Goal 1 ::
In the records, give the lines from the one with "Page size: 1275x1650." to the one with "List each element's" again, swapping "bounding box" for "enclosing rectangle" and leaving everything else unchanged.

Selected extract ::
■ ■ ■ ■ ■ ■ ■
Accessing the tape from RT11

Once you have effectively 'mounted a tape' by attaching the file to a tape
device in the 'simh' or 'simhv' console, you can use the PIP program to one
or more files to a disk drive.  Example, copy the file "YOU.TXT" from the
tape onto the system disk:

  .R PIP
  *^C  --> the CTRL+C again

You can also copy files onto the tape in the same manner:

  .R PIP
  *^C  --> the CTRL+C again

The /M:0 tells PIP to rewind the tape first.  Back in the day, this sort of
thing was important.  In theory it could save time to NOT rewind the tape,
or you might simply want to start writing to it from that point anyway,
like if you have a newer version of the same file that appears at the end
of the tape.

Keep in mind that the line ending for RT11 is <CR><LF> and the line ending
for POSIX systems is <LF>.  There are utilities that you can use to convert
between them, such as my 'crlf' utility:

(end of "HISTORY AND USAGE OF RT11 UNDER 'simv'" section)
■ ■ ■ ■ ■ ■ ■
Goal 2 ::
Reproduce the passage of the RT11 tape notes from "You can also" to "of the tape." word for word.
■ ■ ■ ■ ■ ■ ■
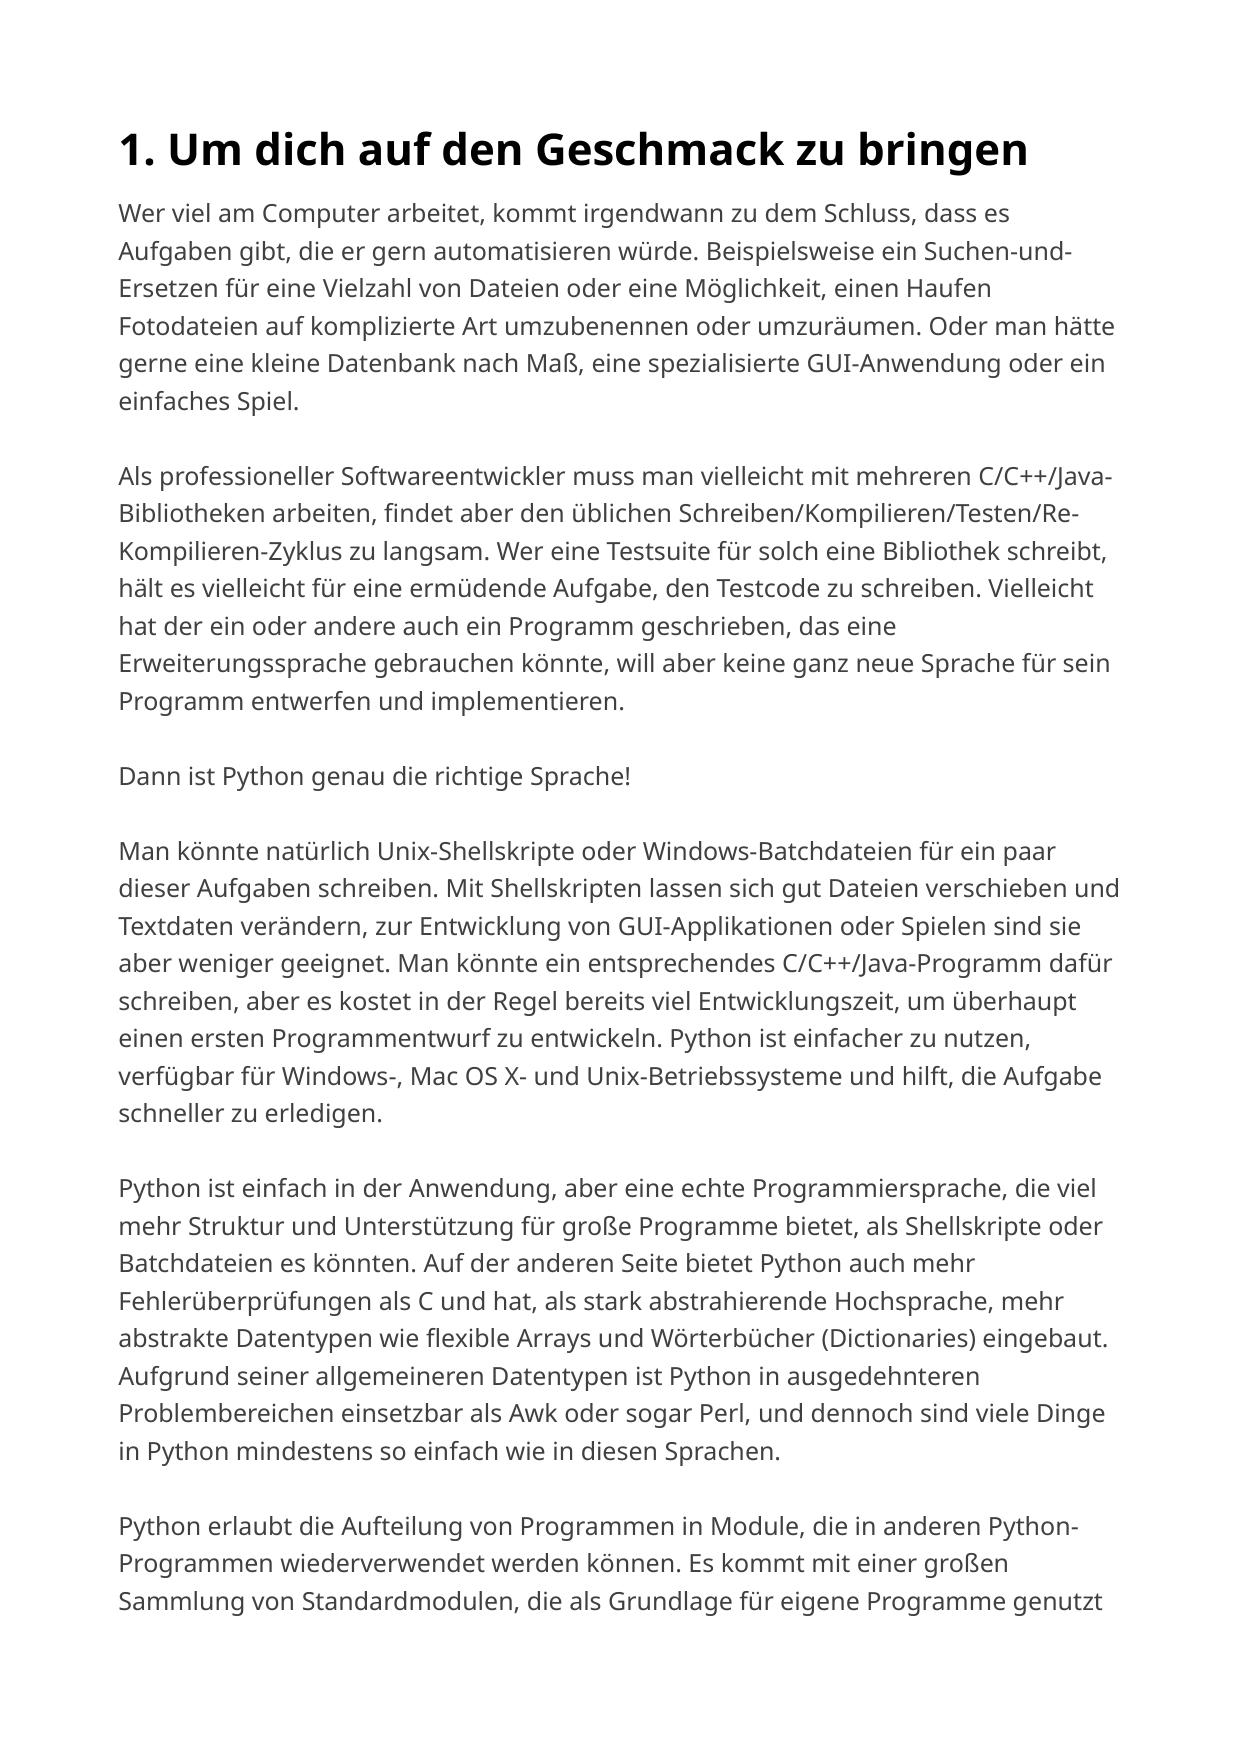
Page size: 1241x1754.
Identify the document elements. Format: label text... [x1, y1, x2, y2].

text Python ist einfach in der Anwendung, aber eine echte Programmiersprache, die viel mehr Struktur und Unterstützung für große Programme bietet, als Shellskripte oder Batchdateien es könnten. Auf der anderen Seite bietet Python auch mehr Fehlerüberprüfungen als C und hat, als stark abstrahierende Hochsprache, mehr abstrakte Datentypen wie flexible Arrays und Wörterbücher (Dictionaries) eingebaut. Aufgrund seiner allgemeineren Datentypen ist Python in ausgedehnteren Problembereichen einsetzbar als Awk oder sogar Perl, und dennoch sind viele Dinge in Python mindestens so einfach wie in diesen Sprachen. [118, 1167, 1122, 1467]
text Wer viel am Computer arbeitet, kommt irgendwann zu dem Schluss, dass es Aufgaben gibt, die er gern automatisieren würde. Beispielsweise ein Suchen-und-Ersetzen für eine Vielzahl von Dateien oder eine Möglichkeit, einen Haufen Fotodateien auf komplizierte Art umzubenennen oder umzuräumen. Oder man hätte gerne eine kleine Datenbank nach Maß, eine spezialisierte GUI-Anwendung oder ein einfaches Spiel. [118, 192, 1122, 417]
subtitle 1. Um dich auf den Geschmack zu bringen [118, 118, 1122, 178]
text Man könnte natürlich Unix-Shellskripte oder Windows-Batchdateien für ein paar dieser Aufgaben schreiben. Mit Shellskripten lassen sich gut Dateien verschieben und Textdaten verändern, zur Entwicklung von GUI-Applikationen oder Spielen sind sie aber weniger geeignet. Man könnte ein entsprechendes C/C++/Java-Programm dafür schreiben, aber es kostet in der Regel bereits viel Entwicklungszeit, um überhaupt einen ersten Programmentwurf zu entwickeln. Python ist einfacher zu nutzen, verfügbar für Windows-, Mac OS X- und Unix-Betriebssysteme und hilft, die Aufgabe schneller zu erledigen. [118, 830, 1122, 1130]
text Dann ist Python genau die richtige Sprache! [118, 755, 1122, 792]
text Python erlaubt die Aufteilung von Programmen in Module, die in anderen Python-Programmen wiederverwendet werden können. Es kommt mit einer großen Sammlung von Standardmodulen, die als Grundlage für eigene Programme genutzt [118, 1505, 1122, 1617]
text Als professioneller Softwareentwickler muss man vielleicht mit mehreren C/C++/Java-Bibliotheken arbeiten, findet aber den üblichen Schreiben/Kompilieren/Testen/Re-Kompilieren-Zyklus zu langsam. Wer eine Testsuite für solch eine Bibliothek schreibt, hält es vielleicht für eine ermüdende Aufgabe, den Testcode zu schreiben. Vielleicht hat der ein oder andere auch ein Programm geschrieben, das eine Erweiterungssprache gebrauchen könnte, will aber keine ganz neue Sprache für sein Programm entwerfen und implementieren. [118, 455, 1122, 717]
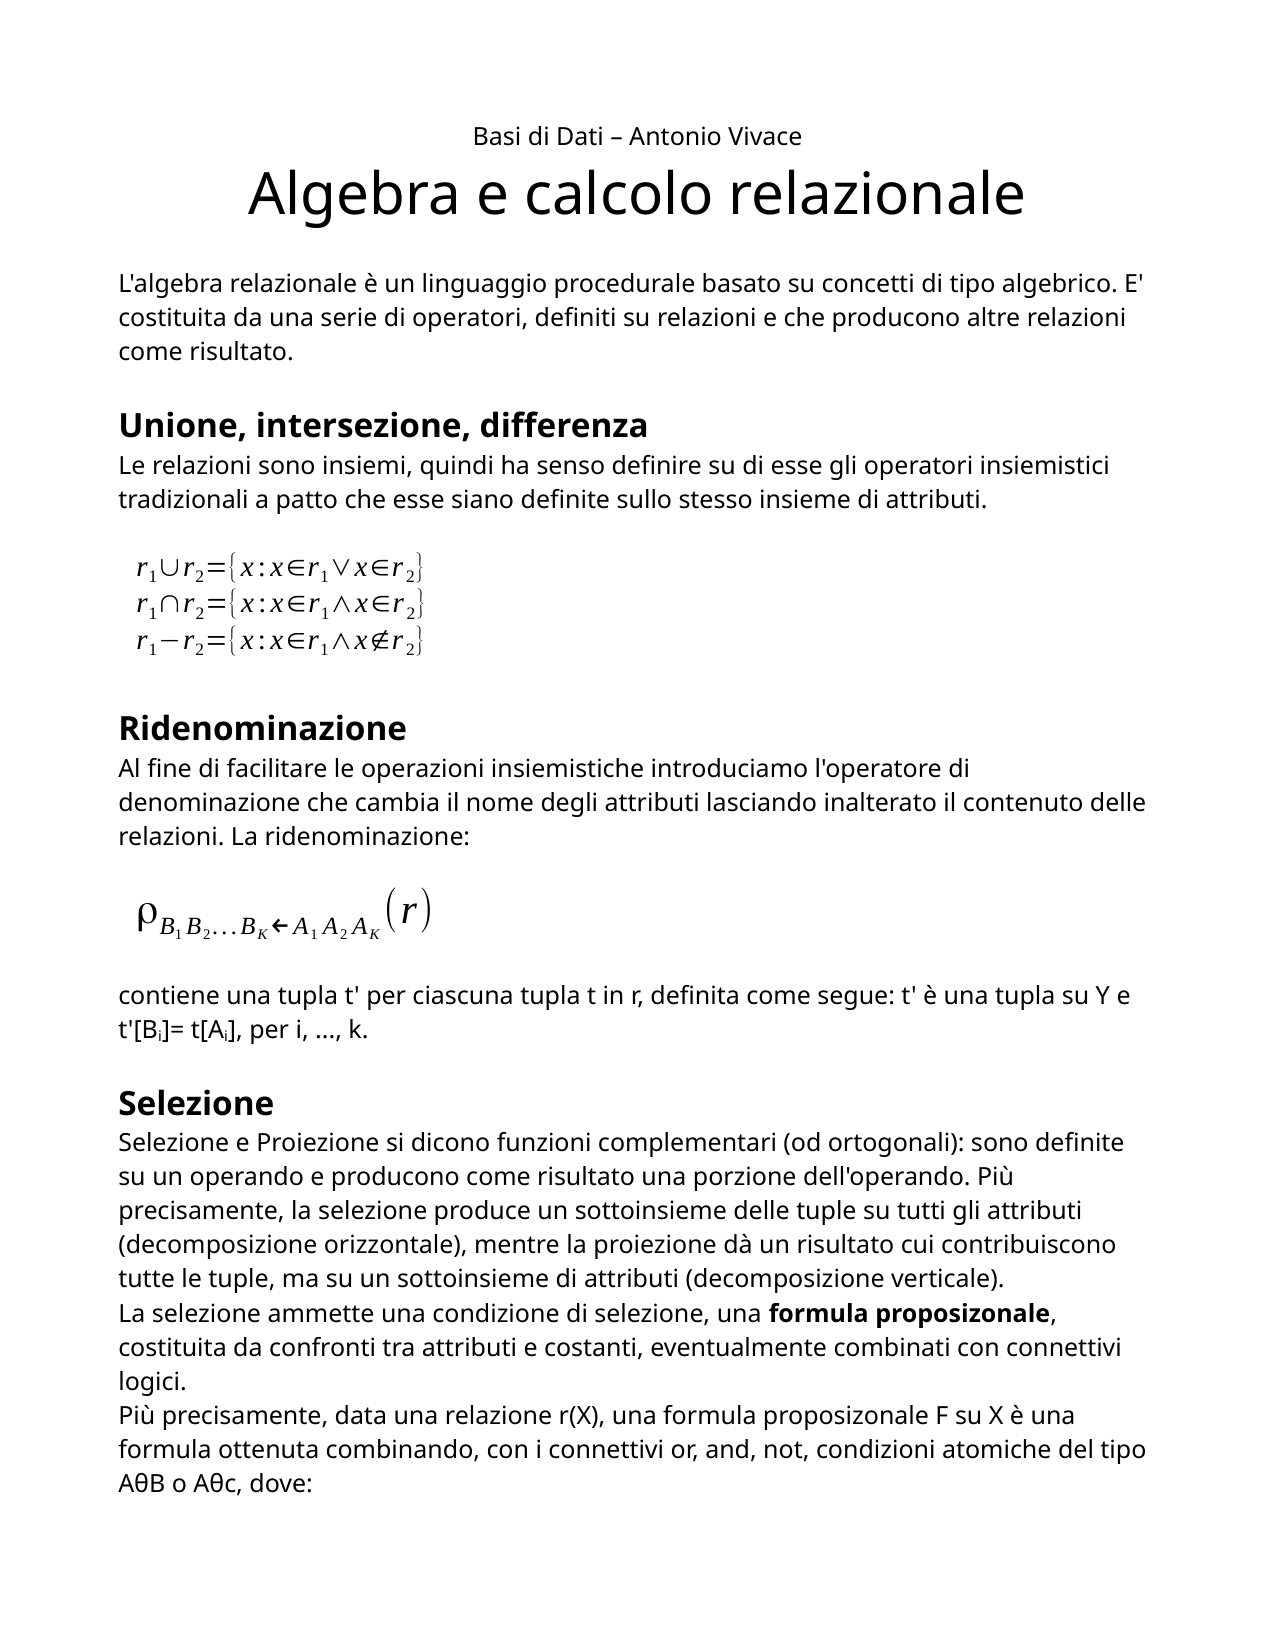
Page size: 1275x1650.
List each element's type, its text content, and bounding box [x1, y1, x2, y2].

text Ridenominazione [118, 705, 1157, 750]
text Al fine di facilitare le operazioni insiemistiche introduciamo l'operatore di denominazione che cambia il nome degli attributi lasciando inalterato il contenuto delle relazioni. La ridenominazione: [118, 750, 1157, 852]
text Algebra e calcolo relazionale [118, 152, 1157, 232]
text L'algebra relazionale è un linguaggio procedurale basato su concetti di tipo algebrico. E' costituita da una serie di operatori, definiti su relazioni e che producono altre relazioni come risultato. [118, 266, 1157, 368]
text Più precisamente, data una relazione r(X), una formula proposizonale F su X è una formula ottenuta combinando, con i connettivi or, and, not, condizioni atomiche del tipo AθB o Aθc, dove: [118, 1397, 1157, 1499]
text contiene una tupla t' per ciascuna tupla t in r, definita come segue: t' è una tupla su Y e t'[Bi]= t[Ai], per i, ..., k. [118, 977, 1157, 1045]
text Basi di Dati – Antonio Vivace [118, 118, 1157, 152]
text Selezione e Proiezione si dicono funzioni complementari (od ortogonali): sono definite su un operando e producono come risultato una porzione dell'operando. Più precisamente, la selezione produce un sottoinsieme delle tuple su tutti gli attributi (decomposizione orizzontale), mentre la proiezione dà un risultato cui contribuiscono tutte le tuple, ma su un sottoinsieme di attributi (decomposizione verticale). [118, 1125, 1157, 1295]
text Le relazioni sono insiemi, quindi ha senso definire su di esse gli operatori insiemistici tradizionali a patto che esse siano definite sullo stesso insieme di attributi. [118, 447, 1157, 516]
text La selezione ammette una condizione di selezione, una formula proposizonale, costituita da confronti tra attributi e costanti, eventualmente combinati con connettivi logici. [118, 1295, 1157, 1397]
text Selezione [118, 1079, 1157, 1125]
text Unione, intersezione, differenza [118, 402, 1157, 447]
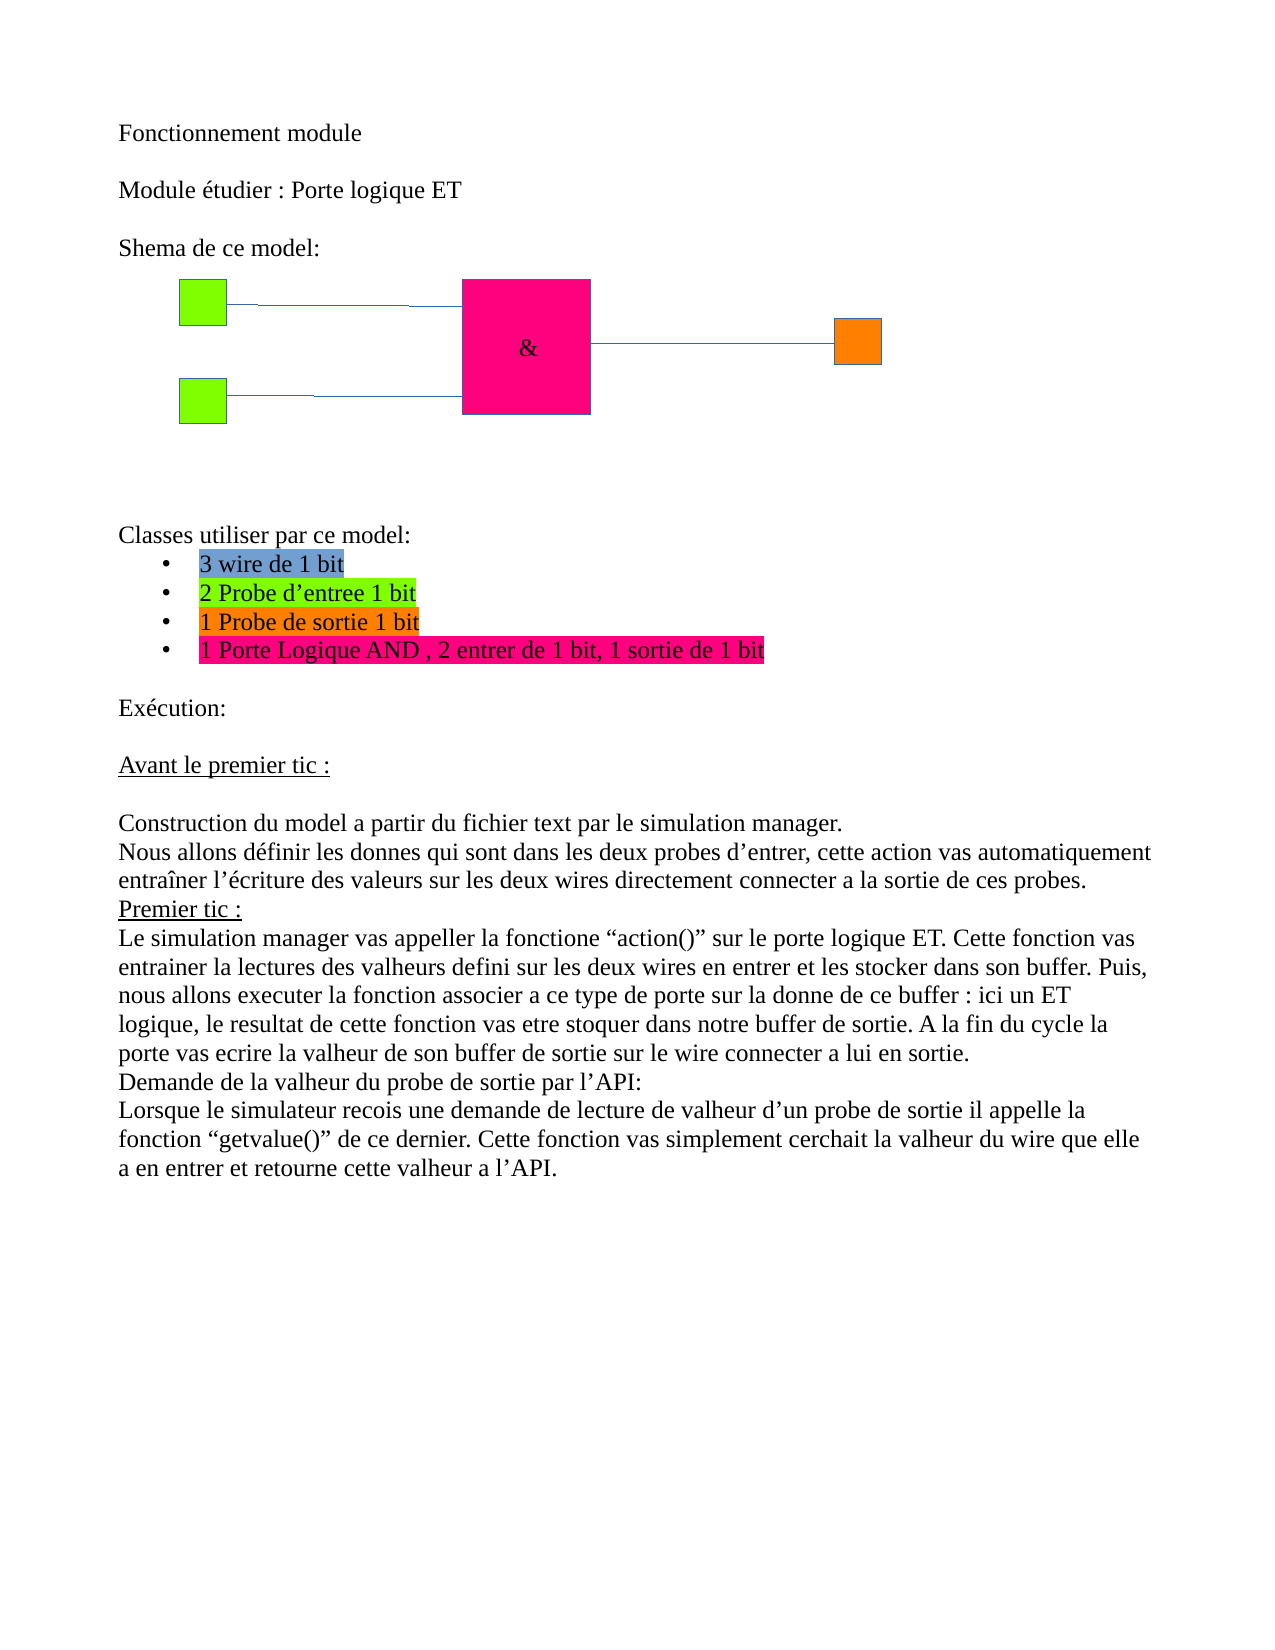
■ ■ ■ ■ ■ ■ ■
Task result 1 ::
Page size: 1275x1650.
List each element's type, its text content, and enclosing rectangle [x1, y1, x2, y2].

Task result 2 ::
You can also copy files onto the tape in the same manner:

  .R PIP
  *^C  --> the CTRL+C again

The /M:0 tells PIP to rewind the tape first.  Back in the day, this sort of
thing was important.  In theory it could save time to NOT rewind the tape,
or you might simply want to start writing to it from that point anyway,
like if you have a newer version of the same file that appears at the end
of the tape.